Let $K$ be a compact set of $\mathbb R^n$, then every open cover of $K$ will have a finite subcover.

Now consider the following situation: Everything I say in the following is with respect to the standard Borel sigma algebra with Lebesgue measure.

Let $M$ be a bounded measurable subset of $\mathbb R.$ For every $x \in M$ let there be an $\varepsilon_x>0.$ In the sequel we write $M_x^{\alpha}:=(-\alpha+x,\alpha+x)$.

The following "(almost)-compactness" up to arbitrary small measure is easy shown to be true: Let $\varepsilon>0$ be given. There are finitely many sets $M_x^{\varepsilon_x}$ that cover $M$ up to a set of measure $\varepsilon.$ This is just by the continuity of the Lebesgue measure.

What is less obvious to me is whether the same property holds, if we want to make the sets disjoint:

Are there finitely many sets $M_{x_i}^{\delta_{x_i}}$ with $x_i \in M$ and $\delta_{x_i}\le \varepsilon_{x_i}$ such that those sets $M_{x_i}^{\delta_{x_i}}$ **do not overlap** and cover $M$ up to a set of arbitrary small measure?

More precisely the question is: For given $\varepsilon>0$ is there a finite number of such disjoint sets $M_{x_i}^{\delta_{x_i}}$ such that $M\backslash \bigcup_{i=1}^n M_{x_i}^{\delta_{x_i}}$ is a set of measure at most $\varepsilon$. Also, the $M_{x_i}^{\delta_{x_i}}$ do not have to be contained in $M,$ as this is not possible in general.

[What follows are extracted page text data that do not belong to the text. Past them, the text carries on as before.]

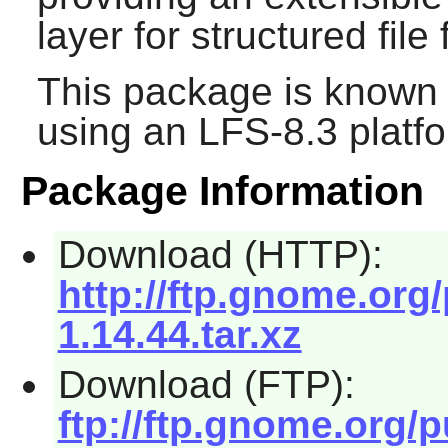
layer for structured file
This package is known 
using an LFS-8.3 platf
Package Information
Download (HTTP):
http://ftp.gnome.org
1.14.44.tar.xz
Download (FTP):
ftp://ftp.gnome.org/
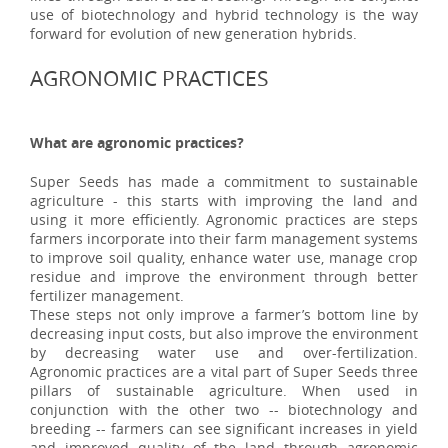
use of biotechnology and hybrid technology is the way
forward for evolution of new generation hybrids.
AGRONOMIC PRACTICES
What are agronomic practices?
Super Seeds has made a commitment to sustainable
agriculture - this starts with improving the land and
using it more efficiently. Agronomic practices are steps
farmers incorporate into their farm management systems
to improve soil quality, enhance water use, manage crop
residue and improve the environment through better
fertilizer management.
These steps not only improve a farmer’s bottom line by
decreasing input costs, but also improve the environment
by decreasing water use and over-fertilization.
Agronomic practices are a vital part of Super Seeds three
pillars of sustainable agriculture. When used in
conjunction with the other two -- biotechnology and
breeding -- farmers can see significant increases in yield
and improved quality of the land through agronomic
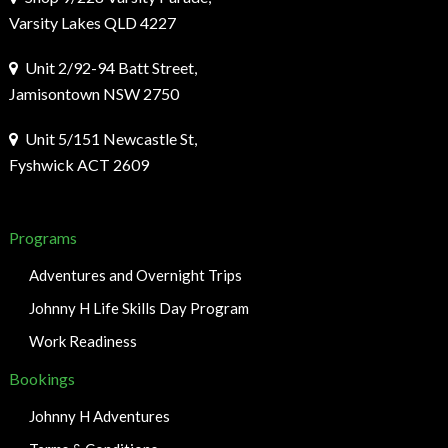
Varsity Lakes QLD 4227
Unit 2/92-94 Batt Street,
Jamisontown NSW 2750
Unit 5/151 Newcastle St,
Fyshwick ACT 2609
Programs
Adventures and Overnight Trips
Johnny H Life Skills Day Program
Work Readiness
Bookings
Johnny H Adventures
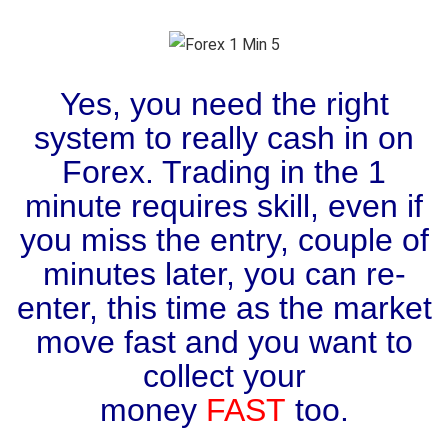
Yes, you need the right
system to really cash in on
Forex. Trading in the 1
minute requires skill, even if
you miss the entry, couple of
minutes later, you can re-
enter, this time as the market
move fast and you want to
collect your
money
FAST
too.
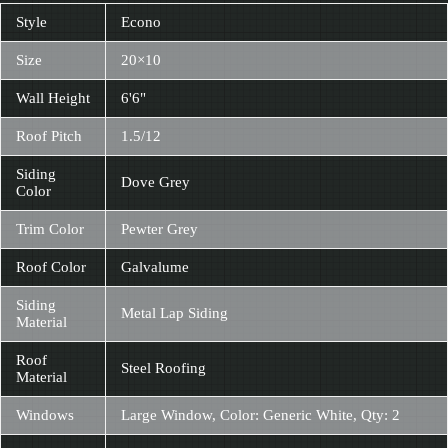
Style
Econo
Size
20×10
Wall Height
6'6"
Roof Pitch
1.5/12
Siding
Dove Grey
Color
Trim Color
Pewter Grey
Roof Color
Galvalume
Siding
Metal Lap Siding
Material
Roof
Steel Roofing
Material
Windows
Large Window, Color: Generic White, Qty: 2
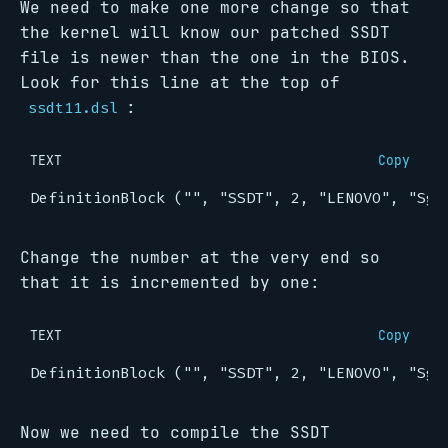
We need to make one more change so that
the kernel will know our patched SSDT
file is newer than the one in the BIOS.
Look for this line at the top of
:
ssdt11.dsl
TEXT
Copy
Change the number at the very end so
that it is incremented by one:
TEXT
Copy
Now we need to compile the SSDT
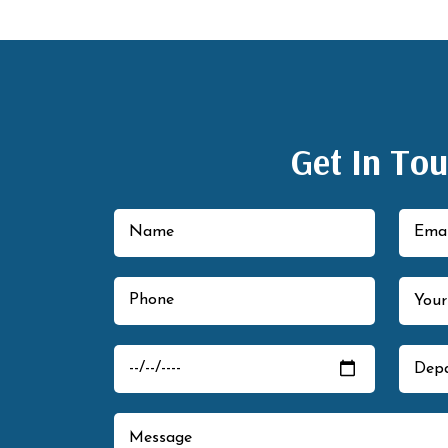
Get In To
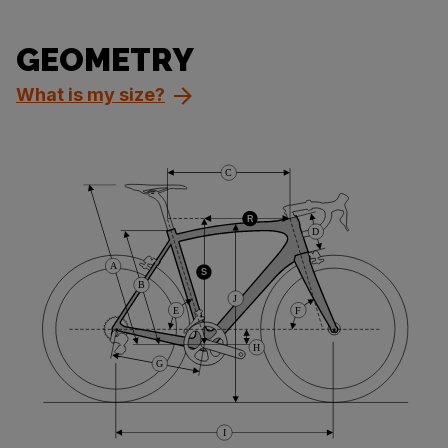
GEOMETRY
What is my size?
C
R
D
A
S
B
J
E
F
H
G
I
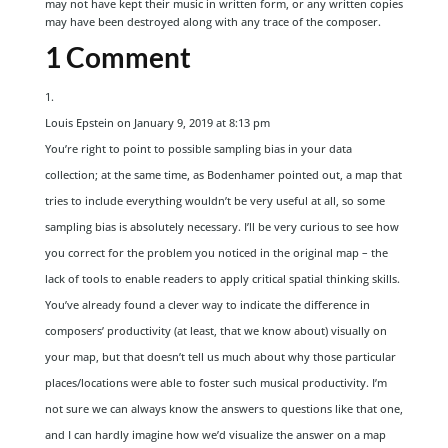
may not have kept their music in written form, or any written copies
may have been destroyed along with any trace of the composer.
1 Comment
Louis Epstein
on January 9, 2019 at 8:13 pm
You’re right to point to possible sampling bias in your data
collection; at the same time, as Bodenhamer pointed out, a map that
tries to include everything wouldn’t be very useful at all, so some
sampling bias is absolutely necessary. I’ll be very curious to see how
you correct for the problem you noticed in the original map – the
lack of tools to enable readers to apply critical spatial thinking skills.
You’ve already found a clever way to indicate the difference in
composers’ productivity (at least, that we know about) visually on
your map, but that doesn’t tell us much about why those particular
places/locations were able to foster such musical productivity. I’m
not sure we can always know the answers to questions like that one,
and I can hardly imagine how we’d visualize the answer on a map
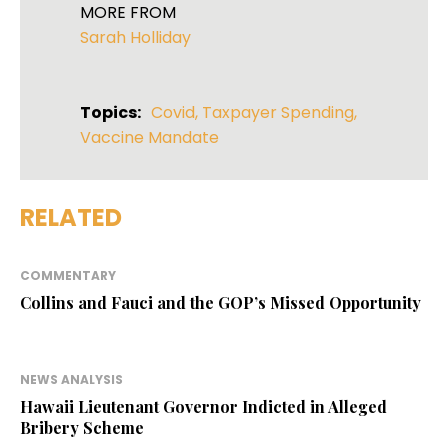
MORE FROM
Sarah Holliday
Topics:
Covid
,
Taxpayer Spending
,
Vaccine Mandate
RELATED
COMMENTARY
Collins and Fauci and the GOP’s Missed Opportunity
NEWS ANALYSIS
Hawaii Lieutenant Governor Indicted in Alleged
Bribery Scheme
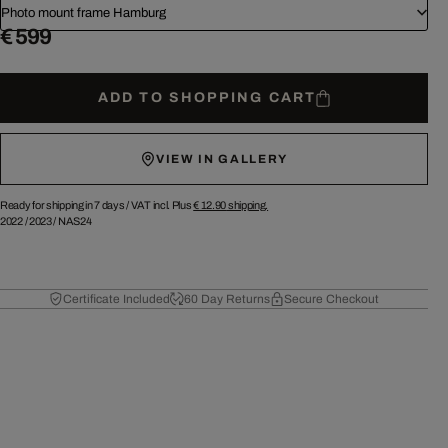
Photo mount frame Hamburg
€ 599
ADD TO SHOPPING CART
VIEW IN GALLERY
Ready for shipping in 7 days /
VAT incl. Plus
€ 12.90
shipping.
2022
/
2023
/
NAS24
Certificate Included
60 Day Returns
Secure Checkout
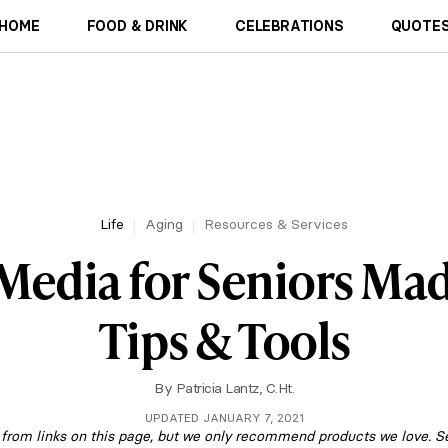
HOME
FOOD & DRINK
CELEBRATIONS
QUOTES
Life
Aging
Resources & Services
 Media for Seniors Mad
Tips & Tools
By
Patricia Lantz, C.Ht.
UPDATED JANUARY 7, 2021
om links on this page, but we only recommend products we love. S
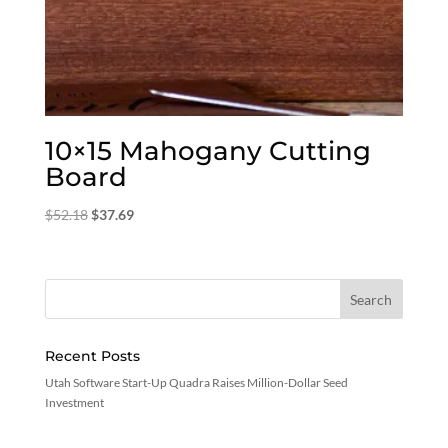
10×15 Mahogany Cutting
Board
Original
Current
$
52.18
$
37.69
price
price
was:
is:
$52.18.
$37.69.
Recent Posts
Utah Software Start-Up Quadra Raises Million-Dollar Seed
Investment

Here we would need an additional shrinking step, to make the sets disjoint. So after I pick the first set, I have to shrink all the remaining sets such that they are disjoint from my first one and then start looking among those, again. I do not fully understand how to do it in this case and would like to know whether this is still true or generally impossible?